A fim de resguardar futura imputação de responsabilidade funcional em razão de possível prescrição de créditos tributários, originados pelas custas processuais não pagas pelas partes, na última sexta-feira (25/01), a ANJUD propôs protesto extrajudicial para dar ciência formal ao TJPR de que não caracterizarão falta funcional os entraves ou até mesmo a impossibilidade da sua cobrança.
Em 07 de dezembro de 2018, a Presidência do TJPR, diante das informações do elevado acervo de crédito oriundo de custas processuais remanescentes anteriores a 2017, em montante superior a 51 milhões de reais, e da evidente falha de sua cobrança pelos Departamentos da Secretaria  do TJPR, determinou a sua restituição às respectivas unidades do 1º Grau, a fim de que procedessem, até 31/01/2019, a sua adequação e cobrança, inclusive com a emissão e protesto extrajudicial das Certidões de Custas Judiciais (CCJ), conforme prevê a Instrução Normativa n.º 12/2017 (Ler mais).
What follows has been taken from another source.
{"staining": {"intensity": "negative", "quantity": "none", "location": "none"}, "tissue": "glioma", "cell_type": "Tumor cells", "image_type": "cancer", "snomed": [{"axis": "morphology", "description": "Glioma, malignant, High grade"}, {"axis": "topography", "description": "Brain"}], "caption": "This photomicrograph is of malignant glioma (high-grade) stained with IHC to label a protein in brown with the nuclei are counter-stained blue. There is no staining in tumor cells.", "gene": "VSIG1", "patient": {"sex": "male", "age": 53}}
A ANJUD entende que tais custas já foram regularmente comunicadas ao órgão então responsável por esses créditos, o Fundo da Justiça (FUNJUS), nos termos da legislação vigente naquele período. Assim, exigir agora dos Analistas Judiciários a aplicação da nova regulamentação para a sua cobrança faria com que a Administração Pública incorresse em comportamento contraditório, em clara ofensa aos princípios da segurança jurídica e da boa-fé.
Além disso, a ausência de competência legal das Unidades Jurisdicionais do Foro Judicial, da função de Chefia de Secretaria e do cargo efetivo de Analista Judiciário, da Área Judiciária, para o encaminhamento da CCJ para protesto também impedem a imposição de qualquer eventual responsabilidade funcional.
Ainda, foi ressaltado que, atualmente, de acordo com a estrutura interna do TJPR, a atribuição de cobrança administrativa das custas processuais pertence à Coordenadoria de Arrecadação e Fiscalização dos Fundos Especiais, e para a inscrição em dívida ativa, é do seu credor, o Estado do Paraná, através da atividade vinculada daquele órgão administrativo.
Além disso, as custas processuais constituem, na verdade, crédito tributário, sendo assim sua cobrança, judicial e extrajudicial, de competência da Procuradoria-Geral do Estado.
Finalmente, ainda que superados tais impedimentos, se constituem obstáculos intransponíveis ao cumprimento da r. decisão da Presidência do TJPR, no prazo ora determinado, o notório déficit da força de trabalho dos Foros Judiciais e o tempo hábil para tanto, imprescindíveis ao cumprimento escorreito da IN 12/2017.
Neste momento, a Associação dos Analistas Judiciários do Paraná reafirma que o seu objetivo primeiro é a consecução da Política de Priorização do Primeiro Grau, instância reconhecidamente mais carente de recursos humanos e materiais, a fim estruturá-la satisfatoriamente para que possa entregar à sociedade prestação jurisdicional célere e de qualidade.
Maiores informações podem ser obtidas no SEI! 0006870-24.2019.8.16.6000.